PROBLEMS AND TASKS.
[1] From the commentary on the GOP and affirmative action, list every news outlet it names.
[2] Write the next few paragraphs of the commentary on the GOP and affirmative action, starting after its final sentence.

SUPPLIED TEXT.
#####
How the GOP became the party of affirmative action for chronic under-achievers.
“The soft bigotry of low expectations.” In the last two decades, this has become a catch phrase among Republicans seeking to deceive the public into thinking that it is they, not the Democrats, who are the authentic foes of discrimination. Since Michael Gerson, George W. Bush’s speechwriter, put that phrase in the mouth of Candidate Bush, conservative commentators have misattributed it to others with more prestige than the 43rdpresident, no doubt to give it a greater patina of sanctity. Any day now I expect to hear it credited to Jefferson or Lincoln.
It is part of a familiar arsenal of conservative arguments: they play the part of concern trolls in order to criticize affirmative action, social promotion by schools, and similar policies. Affirmative action, according to this reasoning, makes minorities captive subjects of the Democratic plantation; if Martin Luther King were alive today, he’d be a Republican supporting tax credits and enterprise zones.
Whatever the merits or demerits of affirmative action, the Republican position has always been hypocritical balderdash. The last three Republican presidents, born to inherited wealth, enjoyed either legacy entries into Ivy League universities, or a parent wealthy enough to purchase an admission. Log cabin to White House by dint of pluck, grit, and scholarship is not part of the GOP’s playbook. In fact, affirmative action suffuses the entire conservative business model.
We have no further to look than President Trump’s address to the joint session of Congress. How difficult can it be to stand at a podium and read clichés scripted by a staffer off a teleprompter? To judge from the rapturous welcome by GOP congressmen, it rivaled the Gettysburg Address. And, as usual, the mainstream press, which Trump characterizes as the enemy of the people, did its best to grade the speech on a curve.
“Surprisingly presidential,” gushed pundits at the Washington Post, evidently astonished that the president did not melt down into an incoherent rant à la Howard Beale in Network. In case there were doubters of the president’s abilities, Public Radio International averred that Trump really did sound presidential, wheeling out the squishy social science to prove it. Our British cousins at the Independent, though, saw through all the Hollywood razzmatazz and discerned that Trump had set the bar so low as to rig the game, and that normal Americans who showed him a strange new respect were dangerously naïve.
#####
DATASET EXCERPTS.
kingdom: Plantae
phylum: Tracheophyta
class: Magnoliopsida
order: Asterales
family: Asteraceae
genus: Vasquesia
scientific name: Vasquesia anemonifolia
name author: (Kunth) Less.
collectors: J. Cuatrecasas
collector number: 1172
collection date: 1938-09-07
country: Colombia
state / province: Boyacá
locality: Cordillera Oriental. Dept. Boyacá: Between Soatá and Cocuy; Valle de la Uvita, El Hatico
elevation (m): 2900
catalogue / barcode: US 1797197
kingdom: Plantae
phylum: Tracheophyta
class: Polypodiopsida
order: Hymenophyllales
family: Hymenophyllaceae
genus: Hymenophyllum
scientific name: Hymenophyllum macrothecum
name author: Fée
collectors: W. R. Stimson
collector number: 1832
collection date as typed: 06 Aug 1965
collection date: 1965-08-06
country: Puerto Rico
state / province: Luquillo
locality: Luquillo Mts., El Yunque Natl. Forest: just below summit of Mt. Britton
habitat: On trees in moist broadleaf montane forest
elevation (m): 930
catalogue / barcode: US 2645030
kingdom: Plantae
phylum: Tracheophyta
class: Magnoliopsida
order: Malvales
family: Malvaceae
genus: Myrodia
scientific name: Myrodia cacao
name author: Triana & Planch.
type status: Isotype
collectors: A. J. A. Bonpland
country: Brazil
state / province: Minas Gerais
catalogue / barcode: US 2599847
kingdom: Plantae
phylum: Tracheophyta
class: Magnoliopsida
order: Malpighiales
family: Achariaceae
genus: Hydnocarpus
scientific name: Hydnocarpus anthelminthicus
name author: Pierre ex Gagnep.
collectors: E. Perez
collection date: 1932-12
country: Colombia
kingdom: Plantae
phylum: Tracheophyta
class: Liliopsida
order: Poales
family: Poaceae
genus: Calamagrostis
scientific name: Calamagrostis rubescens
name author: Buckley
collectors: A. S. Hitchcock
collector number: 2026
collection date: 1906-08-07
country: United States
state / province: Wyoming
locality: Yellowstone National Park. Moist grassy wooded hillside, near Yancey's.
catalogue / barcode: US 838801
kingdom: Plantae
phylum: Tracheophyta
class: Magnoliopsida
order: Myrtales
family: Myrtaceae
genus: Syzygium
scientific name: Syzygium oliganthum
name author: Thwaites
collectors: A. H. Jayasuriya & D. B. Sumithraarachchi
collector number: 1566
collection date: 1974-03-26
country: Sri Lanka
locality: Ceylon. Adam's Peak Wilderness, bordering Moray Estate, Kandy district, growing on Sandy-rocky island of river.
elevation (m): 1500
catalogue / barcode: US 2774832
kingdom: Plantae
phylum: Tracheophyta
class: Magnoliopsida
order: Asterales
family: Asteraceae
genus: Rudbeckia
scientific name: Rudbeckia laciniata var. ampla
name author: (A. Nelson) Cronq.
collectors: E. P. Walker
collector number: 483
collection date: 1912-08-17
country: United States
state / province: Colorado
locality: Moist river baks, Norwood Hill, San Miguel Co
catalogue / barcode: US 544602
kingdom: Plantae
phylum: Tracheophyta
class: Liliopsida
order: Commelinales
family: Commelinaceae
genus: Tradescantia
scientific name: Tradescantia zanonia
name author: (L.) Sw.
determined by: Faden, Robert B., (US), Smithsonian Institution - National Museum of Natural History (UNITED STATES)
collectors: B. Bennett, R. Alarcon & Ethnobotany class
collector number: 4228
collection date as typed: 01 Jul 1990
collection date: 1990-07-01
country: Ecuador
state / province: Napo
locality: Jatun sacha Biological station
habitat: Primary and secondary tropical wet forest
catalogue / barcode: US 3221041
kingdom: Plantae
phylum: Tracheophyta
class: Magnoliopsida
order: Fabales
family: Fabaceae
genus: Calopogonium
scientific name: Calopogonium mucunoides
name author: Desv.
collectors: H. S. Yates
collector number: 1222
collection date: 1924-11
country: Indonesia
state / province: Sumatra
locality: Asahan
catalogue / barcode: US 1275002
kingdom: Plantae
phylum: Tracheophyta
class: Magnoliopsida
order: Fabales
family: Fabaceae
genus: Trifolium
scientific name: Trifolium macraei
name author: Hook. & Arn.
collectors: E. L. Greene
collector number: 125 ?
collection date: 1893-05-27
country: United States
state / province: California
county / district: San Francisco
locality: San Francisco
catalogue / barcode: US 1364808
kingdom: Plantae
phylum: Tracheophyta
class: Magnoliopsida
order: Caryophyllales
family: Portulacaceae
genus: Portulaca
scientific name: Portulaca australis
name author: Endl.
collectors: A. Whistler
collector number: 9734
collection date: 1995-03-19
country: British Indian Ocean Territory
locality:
#####
RESPONSES.
[1] The Washington Post, Public Radio International, the Independent

[2]
Let us tolerate no more Republican cant about meritocracy, personal responsibility, and all the other bootstrapping homilies. What else explains Betsy DeVos, a secretary of education so woefully ignorant of one of the central conflicts of American history that she thought historically black colleges were a bold experiment in school choice? What do we make of Rick Perry, duly confirmed as secretary of energy without a single dissenting Republican vote, who in 2012 could not even name the very department he had wanted to abolish and now leads? What about Ben Carson, whose bizarre theory about the Egyptian pyramids being grain storage buildings evidently so impressed Trump as to appoint him as housing secretary? We can only guess at what future HUD rental units will look like.
And on and on it goes. Trump’s signature presidential act, the executive order barring immigrants from seven countries, was so incompetently drafted – mainly by Steven Bannon and Stephen Miller, the Katzenjammer Kids of the new dispensation – that it was immediately stayed by a federal court and had to go back to the drawing board.
Likewise, the idée fixe and abiding obsession not only of Candidate Trump, but of every living Republican in America: the repeal of Obamacare. After finally gaining the commanding heights of power, Trump boggled, apparently for the first time, at the difficulty of simultaneously rescinding the Affordable Care Act, curtailing Medicare to the states, and not throwing twenty million Americans off health insurance. “Nobody knew health care could be so complicated,” Trump said, making it sound as if he were imparting the hot scoop of the century.
Even when his every instinct would pull him one in one direction – for instance, in the direction of appeasing Vladimir Putin – Trump’s unfathomable ignorance and knee-jerk reactivity pulls him in another. In a phone call between Trump and Putin, the Russian autocrat asked for an extension of the New START nuclear arms treaty between Russia and the United States. At first, Trump allegedly didn’t even know what Putin was talking about. But on learning from his staff that the treaty had been concluded under the horrible Kenyan usurper Obama, Trump became querulous about what should have been a no-brainer.
The Trump presidency is the most glaring, and politically consequential, example of affirmative action for chronic under-achievers in American history. There are some who opine that the visceral malice of his administration is somehow mitigated by the saving grace of incompetence. But it is difficult to see how all this will end well for the Republic.